Author:  Christopher Bort

Affiliation: Central Intelligence Agency (1998 to Present), Intelligence Officer for Office of the Director of National Intelligence (2010-2013, 2017-2021), Carnegie Endowment for International Peace. 

Organization/Publisher: Foreign Affairs

Date/Place: March 10, 2022/USA

Type of Literature: Article

Word Count: 2429

Link:  https://www.foreignaffairs.com/articles/ukraine/2022-03-10/putin-gambler

Keywords: Ukraine, Russian, and Putin

Brief:

The writer talks about the scenarios that many Russian analysts have predicted about the Russian escalation in Ukraine, and how most analysts and politicians have misread Putin’s intentions because the Russian president viewed the risks to Russia and himself as a result of a large-scale invasion as greater than victories potential. Everyone assumed Putin would opt for cyberattacks, proxy warfare, and other covert and deniable means. The writer argues that Putin has become more willing to take risks because he believes that doing so pays off. He hasn’t lost touch with reality or become “dysfunctional,” as some analysts have suggested. Instead, from his past foreign interventions — particularly in Crimea and Syria — he has learned that boldness, surprise, and playing on his opponents’ fears of a wider war are the keys to getting what he wants.

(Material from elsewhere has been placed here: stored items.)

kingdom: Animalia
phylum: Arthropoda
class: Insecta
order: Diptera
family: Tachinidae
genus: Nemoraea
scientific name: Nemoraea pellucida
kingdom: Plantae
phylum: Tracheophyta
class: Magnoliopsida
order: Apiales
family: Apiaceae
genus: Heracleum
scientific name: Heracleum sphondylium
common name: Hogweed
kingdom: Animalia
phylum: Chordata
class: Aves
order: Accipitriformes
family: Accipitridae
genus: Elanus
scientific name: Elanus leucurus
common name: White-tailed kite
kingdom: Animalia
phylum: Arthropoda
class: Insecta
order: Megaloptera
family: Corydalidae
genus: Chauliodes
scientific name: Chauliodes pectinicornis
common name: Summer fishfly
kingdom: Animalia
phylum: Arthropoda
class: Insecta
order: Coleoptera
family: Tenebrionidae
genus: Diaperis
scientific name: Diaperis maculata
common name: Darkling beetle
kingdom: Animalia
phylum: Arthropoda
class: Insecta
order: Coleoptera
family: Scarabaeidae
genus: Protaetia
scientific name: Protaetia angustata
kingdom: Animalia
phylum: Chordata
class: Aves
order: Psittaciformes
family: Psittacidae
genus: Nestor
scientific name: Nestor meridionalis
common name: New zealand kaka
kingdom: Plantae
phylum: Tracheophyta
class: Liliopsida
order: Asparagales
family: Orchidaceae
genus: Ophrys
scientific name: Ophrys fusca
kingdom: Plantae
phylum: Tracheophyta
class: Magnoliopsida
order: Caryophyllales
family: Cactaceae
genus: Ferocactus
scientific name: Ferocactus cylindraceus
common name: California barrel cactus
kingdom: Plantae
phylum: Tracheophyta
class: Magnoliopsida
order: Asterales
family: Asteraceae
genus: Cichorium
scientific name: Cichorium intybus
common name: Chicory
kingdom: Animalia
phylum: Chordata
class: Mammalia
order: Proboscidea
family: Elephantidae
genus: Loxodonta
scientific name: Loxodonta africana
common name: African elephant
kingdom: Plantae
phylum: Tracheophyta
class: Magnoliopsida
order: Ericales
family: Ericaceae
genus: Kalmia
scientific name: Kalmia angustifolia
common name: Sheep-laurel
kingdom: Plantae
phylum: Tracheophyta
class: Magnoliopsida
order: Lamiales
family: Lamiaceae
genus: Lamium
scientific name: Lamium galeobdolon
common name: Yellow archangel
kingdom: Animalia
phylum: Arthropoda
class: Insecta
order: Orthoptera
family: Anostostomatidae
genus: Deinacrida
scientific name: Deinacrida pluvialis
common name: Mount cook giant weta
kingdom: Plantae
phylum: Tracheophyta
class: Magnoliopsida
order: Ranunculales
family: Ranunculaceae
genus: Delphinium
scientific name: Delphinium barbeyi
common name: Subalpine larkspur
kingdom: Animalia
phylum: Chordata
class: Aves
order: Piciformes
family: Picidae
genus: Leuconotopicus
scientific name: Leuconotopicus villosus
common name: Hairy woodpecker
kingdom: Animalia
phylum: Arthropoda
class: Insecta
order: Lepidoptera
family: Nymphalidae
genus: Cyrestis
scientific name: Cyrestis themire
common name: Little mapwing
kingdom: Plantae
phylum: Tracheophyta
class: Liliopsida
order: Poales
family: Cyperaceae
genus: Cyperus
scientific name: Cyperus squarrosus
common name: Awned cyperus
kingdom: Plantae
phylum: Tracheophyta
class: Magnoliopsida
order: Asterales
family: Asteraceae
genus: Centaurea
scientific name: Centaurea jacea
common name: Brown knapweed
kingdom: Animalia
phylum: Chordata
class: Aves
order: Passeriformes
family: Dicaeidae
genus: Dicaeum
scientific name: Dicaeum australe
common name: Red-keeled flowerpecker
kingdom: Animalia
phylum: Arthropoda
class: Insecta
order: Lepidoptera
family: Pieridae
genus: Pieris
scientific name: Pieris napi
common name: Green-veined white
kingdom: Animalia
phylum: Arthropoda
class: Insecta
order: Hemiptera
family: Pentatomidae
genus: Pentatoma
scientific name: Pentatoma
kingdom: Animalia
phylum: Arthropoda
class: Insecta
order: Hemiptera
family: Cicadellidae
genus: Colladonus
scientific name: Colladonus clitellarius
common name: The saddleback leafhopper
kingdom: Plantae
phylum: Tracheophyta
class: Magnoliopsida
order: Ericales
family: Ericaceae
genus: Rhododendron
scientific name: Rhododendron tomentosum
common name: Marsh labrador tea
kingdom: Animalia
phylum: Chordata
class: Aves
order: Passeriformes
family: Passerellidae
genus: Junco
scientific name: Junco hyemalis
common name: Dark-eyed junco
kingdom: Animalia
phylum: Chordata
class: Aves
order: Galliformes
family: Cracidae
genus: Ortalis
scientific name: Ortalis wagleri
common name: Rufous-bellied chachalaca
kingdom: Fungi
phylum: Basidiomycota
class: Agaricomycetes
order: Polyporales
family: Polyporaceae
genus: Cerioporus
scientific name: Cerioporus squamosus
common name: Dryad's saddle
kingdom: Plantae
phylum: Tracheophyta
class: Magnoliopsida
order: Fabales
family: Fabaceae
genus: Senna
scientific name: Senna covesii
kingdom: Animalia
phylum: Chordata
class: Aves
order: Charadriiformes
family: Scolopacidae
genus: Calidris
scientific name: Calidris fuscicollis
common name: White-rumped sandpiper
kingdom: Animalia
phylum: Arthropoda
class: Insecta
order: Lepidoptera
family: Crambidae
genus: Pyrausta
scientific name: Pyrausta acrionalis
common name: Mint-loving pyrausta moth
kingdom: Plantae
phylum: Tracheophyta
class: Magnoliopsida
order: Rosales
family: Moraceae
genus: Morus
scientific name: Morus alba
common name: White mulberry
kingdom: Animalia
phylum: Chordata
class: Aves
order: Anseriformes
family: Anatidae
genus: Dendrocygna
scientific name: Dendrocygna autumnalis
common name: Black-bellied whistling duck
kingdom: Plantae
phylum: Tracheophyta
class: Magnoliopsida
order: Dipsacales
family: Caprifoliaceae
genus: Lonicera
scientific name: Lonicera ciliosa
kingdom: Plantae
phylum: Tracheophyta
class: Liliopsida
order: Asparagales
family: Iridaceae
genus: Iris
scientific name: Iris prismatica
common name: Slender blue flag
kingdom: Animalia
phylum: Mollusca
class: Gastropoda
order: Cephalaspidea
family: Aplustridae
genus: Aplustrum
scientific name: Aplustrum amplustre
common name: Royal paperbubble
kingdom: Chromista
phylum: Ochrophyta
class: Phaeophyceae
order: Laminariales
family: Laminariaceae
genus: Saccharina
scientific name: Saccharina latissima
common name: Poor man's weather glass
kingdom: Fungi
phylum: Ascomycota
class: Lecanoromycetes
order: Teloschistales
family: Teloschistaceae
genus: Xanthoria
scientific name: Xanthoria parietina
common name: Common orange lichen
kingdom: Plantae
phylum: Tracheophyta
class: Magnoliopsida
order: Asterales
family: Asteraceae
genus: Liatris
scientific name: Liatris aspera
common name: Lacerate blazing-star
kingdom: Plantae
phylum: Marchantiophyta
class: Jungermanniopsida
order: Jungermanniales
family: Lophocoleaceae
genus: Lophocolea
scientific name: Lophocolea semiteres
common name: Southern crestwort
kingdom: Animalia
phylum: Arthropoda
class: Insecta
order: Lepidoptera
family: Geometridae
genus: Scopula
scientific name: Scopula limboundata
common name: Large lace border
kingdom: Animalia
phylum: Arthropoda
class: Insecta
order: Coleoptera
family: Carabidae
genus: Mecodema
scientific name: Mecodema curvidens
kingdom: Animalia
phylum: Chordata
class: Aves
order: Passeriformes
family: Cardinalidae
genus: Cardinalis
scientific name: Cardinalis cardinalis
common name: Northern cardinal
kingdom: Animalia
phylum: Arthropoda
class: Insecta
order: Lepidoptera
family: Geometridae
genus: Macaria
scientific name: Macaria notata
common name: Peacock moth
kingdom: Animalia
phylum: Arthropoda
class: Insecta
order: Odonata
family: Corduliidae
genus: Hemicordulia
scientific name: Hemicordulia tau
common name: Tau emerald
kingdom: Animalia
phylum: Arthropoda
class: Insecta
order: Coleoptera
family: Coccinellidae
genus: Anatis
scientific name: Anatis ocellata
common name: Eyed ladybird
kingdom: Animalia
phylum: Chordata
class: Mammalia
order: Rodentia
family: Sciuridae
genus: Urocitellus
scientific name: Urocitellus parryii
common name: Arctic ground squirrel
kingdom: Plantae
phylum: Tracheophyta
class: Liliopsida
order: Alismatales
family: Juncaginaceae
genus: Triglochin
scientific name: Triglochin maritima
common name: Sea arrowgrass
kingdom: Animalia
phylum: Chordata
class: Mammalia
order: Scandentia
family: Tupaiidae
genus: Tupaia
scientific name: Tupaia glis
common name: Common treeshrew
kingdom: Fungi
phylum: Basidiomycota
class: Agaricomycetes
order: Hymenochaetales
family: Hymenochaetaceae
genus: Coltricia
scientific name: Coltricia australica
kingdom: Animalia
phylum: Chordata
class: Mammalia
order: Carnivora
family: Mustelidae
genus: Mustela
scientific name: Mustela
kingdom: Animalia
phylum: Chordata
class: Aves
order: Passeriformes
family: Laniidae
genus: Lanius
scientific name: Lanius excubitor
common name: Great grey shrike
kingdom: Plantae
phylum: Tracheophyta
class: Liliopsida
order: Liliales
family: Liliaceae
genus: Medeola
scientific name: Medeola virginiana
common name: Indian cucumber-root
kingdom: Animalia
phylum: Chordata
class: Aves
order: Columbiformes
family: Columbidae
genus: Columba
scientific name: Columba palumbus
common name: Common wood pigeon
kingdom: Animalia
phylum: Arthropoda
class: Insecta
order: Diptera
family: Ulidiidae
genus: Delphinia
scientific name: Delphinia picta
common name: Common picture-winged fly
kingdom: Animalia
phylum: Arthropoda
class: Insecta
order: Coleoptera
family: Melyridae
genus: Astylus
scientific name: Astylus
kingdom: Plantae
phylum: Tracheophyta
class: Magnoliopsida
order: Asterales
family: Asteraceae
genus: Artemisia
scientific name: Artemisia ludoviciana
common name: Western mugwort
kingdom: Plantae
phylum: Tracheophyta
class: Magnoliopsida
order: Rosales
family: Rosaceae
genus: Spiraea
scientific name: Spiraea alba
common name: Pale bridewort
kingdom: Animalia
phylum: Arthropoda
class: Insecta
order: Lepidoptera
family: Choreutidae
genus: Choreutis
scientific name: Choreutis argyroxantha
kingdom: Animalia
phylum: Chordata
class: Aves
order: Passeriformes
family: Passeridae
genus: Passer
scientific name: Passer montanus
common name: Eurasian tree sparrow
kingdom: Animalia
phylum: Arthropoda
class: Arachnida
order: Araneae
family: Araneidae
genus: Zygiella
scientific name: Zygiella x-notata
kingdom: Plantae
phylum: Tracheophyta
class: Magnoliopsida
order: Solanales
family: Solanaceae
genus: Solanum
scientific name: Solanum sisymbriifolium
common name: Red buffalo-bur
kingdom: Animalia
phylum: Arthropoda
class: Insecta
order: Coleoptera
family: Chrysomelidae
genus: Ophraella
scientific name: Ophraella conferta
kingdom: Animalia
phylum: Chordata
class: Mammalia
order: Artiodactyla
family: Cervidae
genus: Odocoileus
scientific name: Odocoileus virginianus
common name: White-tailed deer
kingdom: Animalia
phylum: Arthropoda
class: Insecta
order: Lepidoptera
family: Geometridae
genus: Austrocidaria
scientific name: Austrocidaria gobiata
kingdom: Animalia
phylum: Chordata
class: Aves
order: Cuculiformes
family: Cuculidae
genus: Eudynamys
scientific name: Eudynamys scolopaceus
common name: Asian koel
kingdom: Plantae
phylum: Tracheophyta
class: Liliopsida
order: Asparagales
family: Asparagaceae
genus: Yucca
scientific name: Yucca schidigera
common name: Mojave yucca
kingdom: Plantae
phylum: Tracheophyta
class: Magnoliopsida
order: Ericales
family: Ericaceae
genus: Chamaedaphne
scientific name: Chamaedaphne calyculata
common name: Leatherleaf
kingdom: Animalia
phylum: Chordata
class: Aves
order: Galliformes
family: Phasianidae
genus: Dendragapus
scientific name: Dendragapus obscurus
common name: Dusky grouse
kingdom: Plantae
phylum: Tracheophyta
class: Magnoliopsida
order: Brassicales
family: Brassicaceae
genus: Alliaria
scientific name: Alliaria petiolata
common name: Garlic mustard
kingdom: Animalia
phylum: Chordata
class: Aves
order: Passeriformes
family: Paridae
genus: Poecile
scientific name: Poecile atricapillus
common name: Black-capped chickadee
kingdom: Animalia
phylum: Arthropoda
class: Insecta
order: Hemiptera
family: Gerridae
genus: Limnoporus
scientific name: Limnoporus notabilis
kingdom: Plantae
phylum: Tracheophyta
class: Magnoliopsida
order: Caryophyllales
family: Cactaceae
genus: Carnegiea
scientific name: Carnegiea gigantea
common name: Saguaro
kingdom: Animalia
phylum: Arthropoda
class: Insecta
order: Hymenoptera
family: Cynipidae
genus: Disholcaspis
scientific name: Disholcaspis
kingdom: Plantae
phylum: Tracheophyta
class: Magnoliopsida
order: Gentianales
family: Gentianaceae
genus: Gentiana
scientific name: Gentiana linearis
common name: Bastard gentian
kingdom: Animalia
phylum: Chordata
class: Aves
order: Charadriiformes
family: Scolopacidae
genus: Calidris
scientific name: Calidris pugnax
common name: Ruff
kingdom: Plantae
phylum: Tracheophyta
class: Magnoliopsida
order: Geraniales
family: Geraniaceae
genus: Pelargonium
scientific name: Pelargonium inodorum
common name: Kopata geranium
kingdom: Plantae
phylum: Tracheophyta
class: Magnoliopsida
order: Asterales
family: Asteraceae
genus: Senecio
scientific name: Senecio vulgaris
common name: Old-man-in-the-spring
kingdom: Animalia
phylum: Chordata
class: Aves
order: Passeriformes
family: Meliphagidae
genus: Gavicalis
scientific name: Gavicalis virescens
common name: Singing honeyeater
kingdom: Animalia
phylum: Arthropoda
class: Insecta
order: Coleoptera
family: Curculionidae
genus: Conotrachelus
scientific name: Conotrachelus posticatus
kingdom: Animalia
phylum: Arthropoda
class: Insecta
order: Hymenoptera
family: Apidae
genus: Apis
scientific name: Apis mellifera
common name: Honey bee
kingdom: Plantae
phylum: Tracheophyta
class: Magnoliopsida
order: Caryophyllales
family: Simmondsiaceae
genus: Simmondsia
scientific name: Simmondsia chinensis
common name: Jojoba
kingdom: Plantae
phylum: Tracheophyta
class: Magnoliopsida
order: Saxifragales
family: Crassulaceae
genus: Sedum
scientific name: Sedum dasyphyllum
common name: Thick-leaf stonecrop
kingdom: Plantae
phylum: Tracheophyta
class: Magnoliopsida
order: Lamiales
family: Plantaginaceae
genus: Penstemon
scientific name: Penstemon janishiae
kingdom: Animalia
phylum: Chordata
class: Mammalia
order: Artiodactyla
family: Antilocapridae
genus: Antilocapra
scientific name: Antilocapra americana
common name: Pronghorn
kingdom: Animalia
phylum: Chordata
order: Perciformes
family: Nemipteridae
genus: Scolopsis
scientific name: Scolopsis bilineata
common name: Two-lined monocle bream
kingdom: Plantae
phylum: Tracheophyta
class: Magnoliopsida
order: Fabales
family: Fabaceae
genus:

This is why it is dangerous to assume that Putin’s future actions will mirror his past. Looking back, most observers have come to explain Putin’s motives for the Syrian intervention in terms of the benefits it brought Russia. Some of the benefits of Russia’s intervention in Syria seem so self-evident in hindsight that it seems so bewildering that almost no one foresaw them. But the blind spot for many observers has been Putin’s outdated assumptions about the risk-reward calculus. Observers should be careful not to impose their understanding of rational behavior on Putin or assume that he is balancing risks and rewards as they do. Instead, they should seek to understand the evolution of his risk tolerance and make sense of what works best to achieve his goals.